Film review: Ennio: The Maestro a must-see for any self-respecting cinephile
Ennio: The Maestro
★★★★★
Ennio: The Maestro (G) can only be the title of a film about Ennio Morricone, who is arguably the greatest composer in the history of film.
A list of some of the films he has scored — from The Good, The Bad and The Ugly to The Mission, Once Upon a Time in America to Cinema Paradiso — is roughly as long as the number of luminaries who queue up here to pay their respects, among them Quincy Jones, Bernardo Bertolucci, Clint Eastwood, Sergio Leone, Bruce Springsteen and Pier Paolo Pasolini.
Written and directed by Giuseppe Tornatore, who has worked with Morricone on a number of occasions, this is a forensically detailed account of Morricone’s life in music, which begins by taking us all the way back to his first public performances as a trumpet player (standing in for his father, who had fallen ill) in a band entertaining American GIs during WWII.

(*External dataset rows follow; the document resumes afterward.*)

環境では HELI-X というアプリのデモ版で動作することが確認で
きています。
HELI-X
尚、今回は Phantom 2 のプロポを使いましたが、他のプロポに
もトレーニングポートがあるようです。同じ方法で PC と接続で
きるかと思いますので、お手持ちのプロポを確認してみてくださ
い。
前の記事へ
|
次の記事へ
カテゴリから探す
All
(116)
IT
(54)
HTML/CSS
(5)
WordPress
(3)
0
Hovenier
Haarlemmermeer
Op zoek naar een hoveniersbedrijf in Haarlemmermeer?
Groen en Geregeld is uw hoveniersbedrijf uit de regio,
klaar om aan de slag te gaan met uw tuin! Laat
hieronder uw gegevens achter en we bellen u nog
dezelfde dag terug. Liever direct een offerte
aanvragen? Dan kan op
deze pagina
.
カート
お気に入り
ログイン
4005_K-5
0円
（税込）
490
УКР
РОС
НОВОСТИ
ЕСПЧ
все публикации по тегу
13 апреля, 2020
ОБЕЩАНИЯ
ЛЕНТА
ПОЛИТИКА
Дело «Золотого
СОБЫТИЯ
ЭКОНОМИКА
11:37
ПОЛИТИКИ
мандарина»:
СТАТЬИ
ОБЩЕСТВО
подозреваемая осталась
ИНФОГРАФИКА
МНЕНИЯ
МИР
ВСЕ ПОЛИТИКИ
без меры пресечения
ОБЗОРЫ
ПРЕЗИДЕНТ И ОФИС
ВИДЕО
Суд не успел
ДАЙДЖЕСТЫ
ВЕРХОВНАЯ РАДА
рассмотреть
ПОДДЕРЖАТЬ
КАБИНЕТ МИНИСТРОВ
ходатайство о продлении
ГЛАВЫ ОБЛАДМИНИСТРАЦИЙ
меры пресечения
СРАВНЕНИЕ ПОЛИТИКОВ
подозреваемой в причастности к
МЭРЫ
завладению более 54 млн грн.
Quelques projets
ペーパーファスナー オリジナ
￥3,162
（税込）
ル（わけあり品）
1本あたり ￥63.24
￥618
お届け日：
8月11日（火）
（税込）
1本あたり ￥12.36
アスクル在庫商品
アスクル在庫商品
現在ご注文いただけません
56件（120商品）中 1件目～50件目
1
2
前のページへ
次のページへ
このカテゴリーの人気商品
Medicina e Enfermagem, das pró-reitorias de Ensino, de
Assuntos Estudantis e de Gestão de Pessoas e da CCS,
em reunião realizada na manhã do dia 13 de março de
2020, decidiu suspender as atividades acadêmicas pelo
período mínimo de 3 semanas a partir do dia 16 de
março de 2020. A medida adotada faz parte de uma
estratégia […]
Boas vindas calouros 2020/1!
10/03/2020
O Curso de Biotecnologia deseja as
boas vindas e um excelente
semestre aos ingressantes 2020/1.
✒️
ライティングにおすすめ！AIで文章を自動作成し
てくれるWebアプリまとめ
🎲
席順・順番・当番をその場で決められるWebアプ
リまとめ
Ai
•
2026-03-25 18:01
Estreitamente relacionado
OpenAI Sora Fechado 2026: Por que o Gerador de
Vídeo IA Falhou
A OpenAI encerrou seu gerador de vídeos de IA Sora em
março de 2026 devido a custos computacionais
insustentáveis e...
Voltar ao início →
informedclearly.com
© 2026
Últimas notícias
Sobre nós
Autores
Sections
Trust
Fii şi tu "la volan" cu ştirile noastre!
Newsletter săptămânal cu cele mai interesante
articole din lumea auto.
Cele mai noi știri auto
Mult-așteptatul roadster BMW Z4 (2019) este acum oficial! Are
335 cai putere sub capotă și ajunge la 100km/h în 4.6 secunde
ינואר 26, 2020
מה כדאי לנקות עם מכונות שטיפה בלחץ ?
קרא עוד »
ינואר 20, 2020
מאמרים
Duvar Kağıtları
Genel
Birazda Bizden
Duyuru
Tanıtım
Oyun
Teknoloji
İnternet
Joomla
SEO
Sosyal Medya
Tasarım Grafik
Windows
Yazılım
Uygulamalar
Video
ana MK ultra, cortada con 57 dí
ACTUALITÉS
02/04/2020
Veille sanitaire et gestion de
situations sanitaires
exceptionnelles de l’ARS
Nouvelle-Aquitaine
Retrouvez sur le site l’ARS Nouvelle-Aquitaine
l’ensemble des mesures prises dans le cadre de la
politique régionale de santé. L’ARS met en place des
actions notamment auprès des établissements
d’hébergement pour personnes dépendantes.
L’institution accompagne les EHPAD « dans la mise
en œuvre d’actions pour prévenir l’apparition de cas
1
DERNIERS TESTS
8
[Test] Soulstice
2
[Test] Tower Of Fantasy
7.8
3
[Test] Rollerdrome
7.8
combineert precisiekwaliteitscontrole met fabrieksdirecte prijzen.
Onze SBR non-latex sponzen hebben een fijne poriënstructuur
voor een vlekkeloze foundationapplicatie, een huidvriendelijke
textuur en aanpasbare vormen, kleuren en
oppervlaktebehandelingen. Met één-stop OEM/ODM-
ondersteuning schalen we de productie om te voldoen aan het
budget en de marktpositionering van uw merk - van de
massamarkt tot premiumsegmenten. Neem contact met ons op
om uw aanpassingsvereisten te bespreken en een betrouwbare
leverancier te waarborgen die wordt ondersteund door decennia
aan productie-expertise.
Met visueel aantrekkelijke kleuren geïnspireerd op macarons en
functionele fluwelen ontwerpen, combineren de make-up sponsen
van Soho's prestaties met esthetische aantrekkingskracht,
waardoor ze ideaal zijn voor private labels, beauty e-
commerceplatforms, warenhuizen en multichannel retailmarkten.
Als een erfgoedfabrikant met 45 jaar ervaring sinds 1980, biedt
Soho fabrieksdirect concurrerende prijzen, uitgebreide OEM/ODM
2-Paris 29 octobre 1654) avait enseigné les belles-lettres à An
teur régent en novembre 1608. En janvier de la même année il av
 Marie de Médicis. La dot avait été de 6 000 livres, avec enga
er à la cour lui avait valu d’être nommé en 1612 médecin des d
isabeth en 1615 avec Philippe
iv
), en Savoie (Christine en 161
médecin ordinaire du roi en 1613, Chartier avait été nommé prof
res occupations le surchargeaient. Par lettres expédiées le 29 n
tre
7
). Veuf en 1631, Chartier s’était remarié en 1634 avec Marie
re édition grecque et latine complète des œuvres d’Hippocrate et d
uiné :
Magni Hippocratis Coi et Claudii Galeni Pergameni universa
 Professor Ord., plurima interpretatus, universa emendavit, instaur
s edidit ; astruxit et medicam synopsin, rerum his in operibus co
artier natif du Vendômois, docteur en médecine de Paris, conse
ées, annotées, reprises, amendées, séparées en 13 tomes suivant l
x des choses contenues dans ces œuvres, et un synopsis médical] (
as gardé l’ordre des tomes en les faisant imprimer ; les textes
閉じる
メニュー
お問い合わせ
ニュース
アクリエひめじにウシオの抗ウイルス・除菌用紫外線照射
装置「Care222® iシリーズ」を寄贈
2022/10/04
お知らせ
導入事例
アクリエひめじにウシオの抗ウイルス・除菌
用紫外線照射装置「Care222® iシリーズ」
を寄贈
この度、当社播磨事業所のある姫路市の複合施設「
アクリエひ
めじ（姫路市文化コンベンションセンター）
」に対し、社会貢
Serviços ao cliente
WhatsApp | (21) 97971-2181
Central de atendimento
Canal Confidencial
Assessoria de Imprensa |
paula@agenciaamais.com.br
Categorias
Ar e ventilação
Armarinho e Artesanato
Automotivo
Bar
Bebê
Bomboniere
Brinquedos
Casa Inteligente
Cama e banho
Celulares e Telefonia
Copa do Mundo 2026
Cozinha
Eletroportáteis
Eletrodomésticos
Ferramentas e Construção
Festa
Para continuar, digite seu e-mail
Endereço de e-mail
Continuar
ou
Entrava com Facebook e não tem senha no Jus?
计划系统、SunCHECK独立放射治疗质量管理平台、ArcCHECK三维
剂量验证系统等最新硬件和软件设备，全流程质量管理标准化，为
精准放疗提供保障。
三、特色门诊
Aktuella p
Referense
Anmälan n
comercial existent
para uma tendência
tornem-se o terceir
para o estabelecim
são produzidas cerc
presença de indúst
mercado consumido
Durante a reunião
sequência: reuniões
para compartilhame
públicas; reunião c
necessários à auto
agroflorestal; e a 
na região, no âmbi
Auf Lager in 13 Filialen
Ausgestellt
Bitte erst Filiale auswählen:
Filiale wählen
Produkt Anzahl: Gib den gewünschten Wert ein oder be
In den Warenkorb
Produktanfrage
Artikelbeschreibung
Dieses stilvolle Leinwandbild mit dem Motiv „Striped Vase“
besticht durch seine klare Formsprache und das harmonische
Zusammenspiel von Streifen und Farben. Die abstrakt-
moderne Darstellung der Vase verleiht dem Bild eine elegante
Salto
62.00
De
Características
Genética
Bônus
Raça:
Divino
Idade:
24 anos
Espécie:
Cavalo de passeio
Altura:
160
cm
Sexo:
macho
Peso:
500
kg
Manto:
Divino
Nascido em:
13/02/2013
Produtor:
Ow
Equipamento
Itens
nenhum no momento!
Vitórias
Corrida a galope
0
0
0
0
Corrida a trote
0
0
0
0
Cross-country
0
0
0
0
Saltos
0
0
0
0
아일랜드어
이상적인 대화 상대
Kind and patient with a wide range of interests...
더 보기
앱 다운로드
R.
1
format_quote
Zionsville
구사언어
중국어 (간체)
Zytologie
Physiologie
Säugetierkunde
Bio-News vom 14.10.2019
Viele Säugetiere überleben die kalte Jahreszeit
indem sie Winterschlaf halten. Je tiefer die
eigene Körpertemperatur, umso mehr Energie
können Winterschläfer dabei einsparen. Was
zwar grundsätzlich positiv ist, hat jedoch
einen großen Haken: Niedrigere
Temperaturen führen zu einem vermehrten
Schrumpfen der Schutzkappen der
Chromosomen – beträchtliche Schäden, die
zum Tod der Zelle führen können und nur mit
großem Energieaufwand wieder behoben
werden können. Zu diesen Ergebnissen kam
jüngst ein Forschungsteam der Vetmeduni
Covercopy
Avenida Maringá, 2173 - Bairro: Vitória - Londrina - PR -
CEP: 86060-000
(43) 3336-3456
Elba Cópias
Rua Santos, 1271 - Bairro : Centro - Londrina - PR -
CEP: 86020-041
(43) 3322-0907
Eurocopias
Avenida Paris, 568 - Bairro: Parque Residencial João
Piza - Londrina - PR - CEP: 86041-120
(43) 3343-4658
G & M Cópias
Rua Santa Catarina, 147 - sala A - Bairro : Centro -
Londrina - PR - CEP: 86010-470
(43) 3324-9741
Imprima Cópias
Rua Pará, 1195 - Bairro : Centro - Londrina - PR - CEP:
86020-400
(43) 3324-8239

The seriousness of Morricone’s intent was clear from the beginning, however: a fascination with the counterpoint of Bach, and Bach’s Italian predecessor Girolamo Frescobaldi, led him to study music composition under Goffredo Petrassi, one of Italian music’s most influential composers. Wrestling with the conflict between art and commerce, Morricone pseudonymously debuted his film score talent in a number of Italian westerns (including the wonderfully titled Bullets Don’t Argue) — and the rest, as they say, is history
 An absolute must for any self-respecting cinephile, Ennio: The Maestro is simply superb.